Besides seven chamberlains he had seven learned counsellors whom he consulted on all the affairs of State. The day after the feast, when all were sober once more, they held a cabinet council to discuss a proper punishment for the rebellious queen. Memucan, Secretary of State, advised that she be divorced for her disobedience and ordered "to come no more before the king," for unless she was severely punished, he said, all the women of Medea and of Persia would despise the commands of their husbands.

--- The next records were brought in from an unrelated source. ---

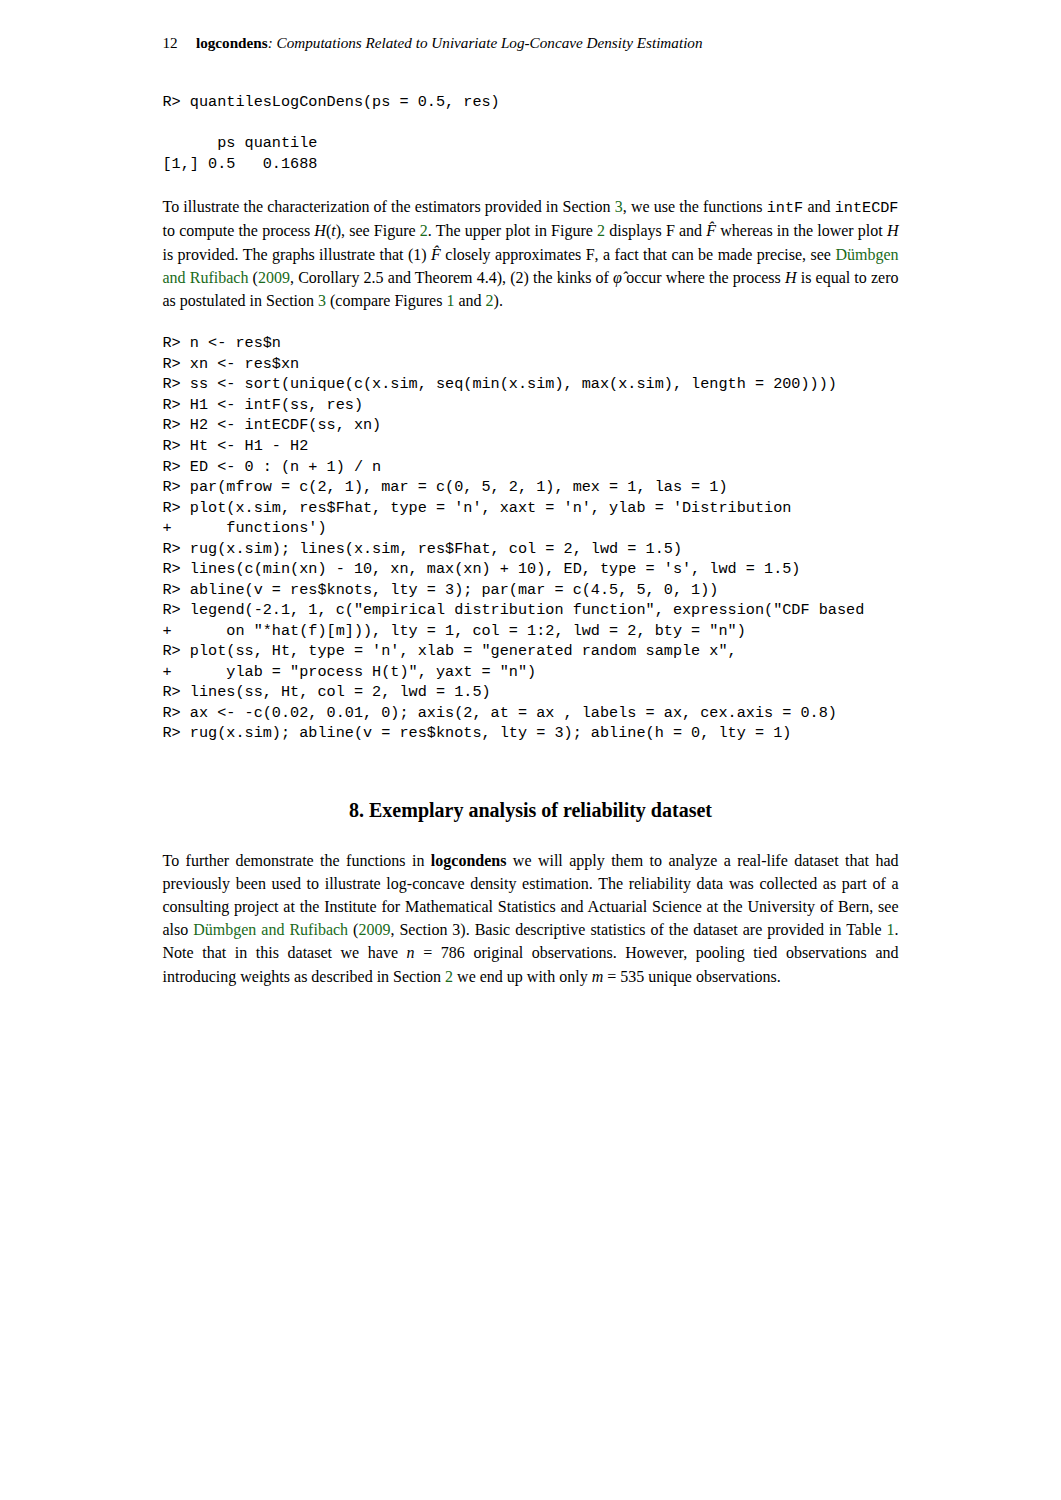12 logcondens: Computations Related to Univariate Log-Concave Density Estimation
R> quantilesLogConDens(ps = 0.5, res)

      ps quantile
[1,] 0.5   0.1688
To illustrate the characterization of the estimators provided in Section 3, we use the functions intF and intECDF to compute the process H(t), see Figure 2. The upper plot in Figure 2 displays F and F̂ whereas in the lower plot H is provided. The graphs illustrate that (1) F̂ closely approximates F, a fact that can be made precise, see Dümbgen and Rufibach (2009, Corollary 2.5 and Theorem 4.4), (2) the kinks of φ̂ occur where the process H is equal to zero as postulated in Section 3 (compare Figures 1 and 2).
R> n <- res$n
R> xn <- res$xn
R> ss <- sort(unique(c(x.sim, seq(min(x.sim), max(x.sim), length = 200))))
R> H1 <- intF(ss, res)
R> H2 <- intECDF(ss, xn)
R> Ht <- H1 - H2
R> ED <- 0 : (n + 1) / n
R> par(mfrow = c(2, 1), mar = c(0, 5, 2, 1), mex = 1, las = 1)
R> plot(x.sim, res$Fhat, type = 'n', xaxt = 'n', ylab = 'Distribution
+      functions')
R> rug(x.sim); lines(x.sim, res$Fhat, col = 2, lwd = 1.5)
R> lines(c(min(xn) - 10, xn, max(xn) + 10), ED, type = 's', lwd = 1.5)
R> abline(v = res$knots, lty = 3); par(mar = c(4.5, 5, 0, 1))
R> legend(-2.1, 1, c("empirical distribution function", expression("CDF based
+      on "*hat(f)[m])), lty = 1, col = 1:2, lwd = 2, bty = "n")
R> plot(ss, Ht, type = 'n', xlab = "generated random sample x",
+      ylab = "process H(t)", yaxt = "n")
R> lines(ss, Ht, col = 2, lwd = 1.5)
R> ax <- -c(0.02, 0.01, 0); axis(2, at = ax , labels = ax, cex.axis = 0.8)
R> rug(x.sim); abline(v = res$knots, lty = 3); abline(h = 0, lty = 1)
8. Exemplary analysis of reliability dataset
To further demonstrate the functions in logcondens we will apply them to analyze a real-life dataset that had previously been used to illustrate log-concave density estimation. The reliability data was collected as part of a consulting project at the Institute for Mathematical Statistics and Actuarial Science at the University of Bern, see also Dümbgen and Rufibach (2009, Section 3). Basic descriptive statistics of the dataset are provided in Table 1. Note that in this dataset we have n = 786 original observations. However, pooling tied observations and introducing weights as described in Section 2 we end up with only m = 535 unique observations.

We have some grand types of women presented for our admiration in the Bible. Deborah for her courage and military prowess; Huldah for her learning, prophetic insight and statesmanship, seated in the college in Jerusalem, where Josiah the king sent his cabinet ministers to consult her as to the policy of his government; Esther, who ruled as well as reigned, and Vashti, who scorned the Apostle's command, "Wives, obey your husbands." She refused the king's orders to grace with her presence his revelling court. Tennyson pays this tribute to her virtue and dignity:

"Oh, Vashti! noble Vashti!
Summoned forth, she kept her state,
And left the drunken king to brawl
In Shushan underneath his palms."

E. C. S.

The feast, with the preliminary exhibition of the king's magnificent palace and treasures, was not a social occasion in which the king and the queen participated under the same roof. The equal dignity of woman and of queen as companion of the king was not recognized. The men feasted together purely as a physical enjoyment. If there was any intellectual feature of the occasion it is not recorded. On the seventh day, when appetite was satiated and the heart of the king was merry with wine, as a further means of gratifying sensual tastes and exhibiting his power, the king bethought him of the beauty of the queen.

The command to the chamberlains was to bring Vashti. It was such an order as he might have sent to the jester, or to any other person whose sole duty was to do the king's bidding, and whose presence might add to the entertainment of his assemblage of men. It was not an invitation which anywise recognized the queen's condescension in honoring the company by her presence.

But Vashti refused to come at the king's command! An unprecedented act of both wife and queen. Probably Vashti had had previous knowledge of the condition of the king when his heart was merry with wine and when the physical man was under the effects of seven day's conviviality. She had a higher idea of womanly dignity than placing herself on exhibition as one of the king's possessions, which it pleased him to present to his assembled princes. Vashti is conspicuous as the first woman recorded whose self-respect and courage enabled her to act contrary to the will of her husband. She was the first "woman who dared."